Cruzados los fiordos, se adentraron en el mar Báltico y remaron hasta que el viento permitió que desplegaran la vela.

Olaf estaba al mando, sobre la popa, manejando el timón. Harald, a su lado, le indicaba el camino que ya había recorrido, sosteniendo un disco de madera sobre el que estaban grabados símbolos mágicos y en cuyo centro estaba engarzada la piedra del sol.

Los dos muchachos los alcanzaron, ansiosos por aprender todas las nociones posibles e, intrigados por esa herramienta, preguntaron de qué se trataba.
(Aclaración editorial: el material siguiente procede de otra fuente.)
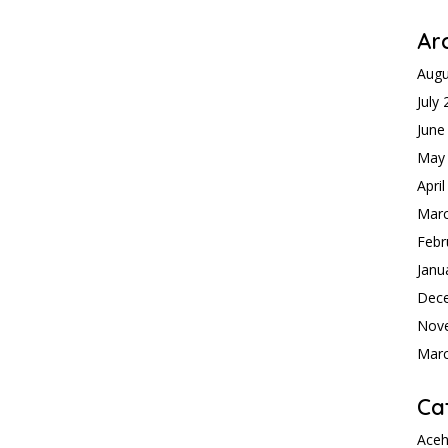
Ar
Augu
July
June
May
Apri
Mar
Febr
Janu
Dec
Nov
Mar
Ca
Ace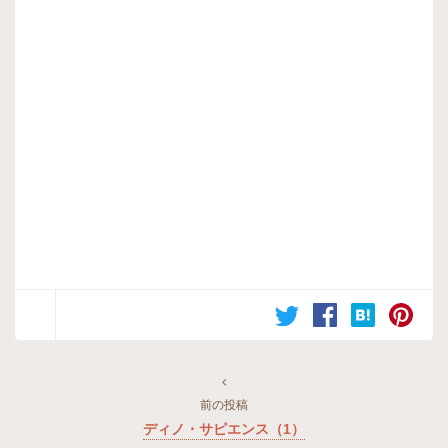
前の投稿
ディノ・サピエンス（1）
—Esto es un vegvisir, un poderoso sello mágico. Todo buen navegante posee uno para no perder jamás el rumbo —explicó Harald, extendiendo el brazo hacia arriba para que pudieran ver bien su uso—. Este cristal mágico captura la luz del sol y permite comprobar su posición aunque esté escondido entre las nubes.

—¿Y cuando llueve? —preguntó Thorald.

—Un buen navegante conoce muy bien las corrientes y los vientos, el desplazamiento de los bancos de peces y el vuelo de los pájaros.

—¿Y por la noche? —demandó Ulfr.

—Por la noche las estrellas te indican el camino —añadió Olaf.

El viento infló la vela y el knorr cogió velocidad; surcaron el mar Báltico, la embarcación cabalgaba las olas espumosas de manera armónica. Los dos jóvenes vikingos esperaban aquel día ansiosamente y al final había llegado. Sintieron cómo crecía en su interior el intrépido sentimiento que reina en un vikingo a bordo del knorr: el rey del mar, así se sentían todos los vikingos.

Llegaron hasta el golfo de Finlandia, cruzaron el Neva y atravesaron el Vóljov hasta llegar al lago Ilmen y después al río Lovat, que les condujo hasta Gnezdovo. Solo quedaba atravesar el Dniéper que les llevaría hasta su meta: Kiev.

—Este es el río peligroso del que te hablaba. Serán necesarias todas las energías de los hombres para cruzarlo —advirtió Harald a Olaf.

Habían pasado unos cuantos días desde la última parada. Necesitaban descansar y comida caliente.

—¡Acerquémonos a la orilla, pasaremos aquí la noche! —dispuso Olaf.

Tras lanzar el ancla, sacaron la pasarela para descender a tierra firme y organizar el vivac.

—Montad la tienda y encended un fuego para la cena —ordenó a la tripulación.

Mientras algunos hombres se ocupaban de la tienda (una estructura de madera cubierta de wadmal

), otros desembarcaban la comida, las bebidas, un trípode y un enorme caldero, y otros, lo necesario para pasar la noche.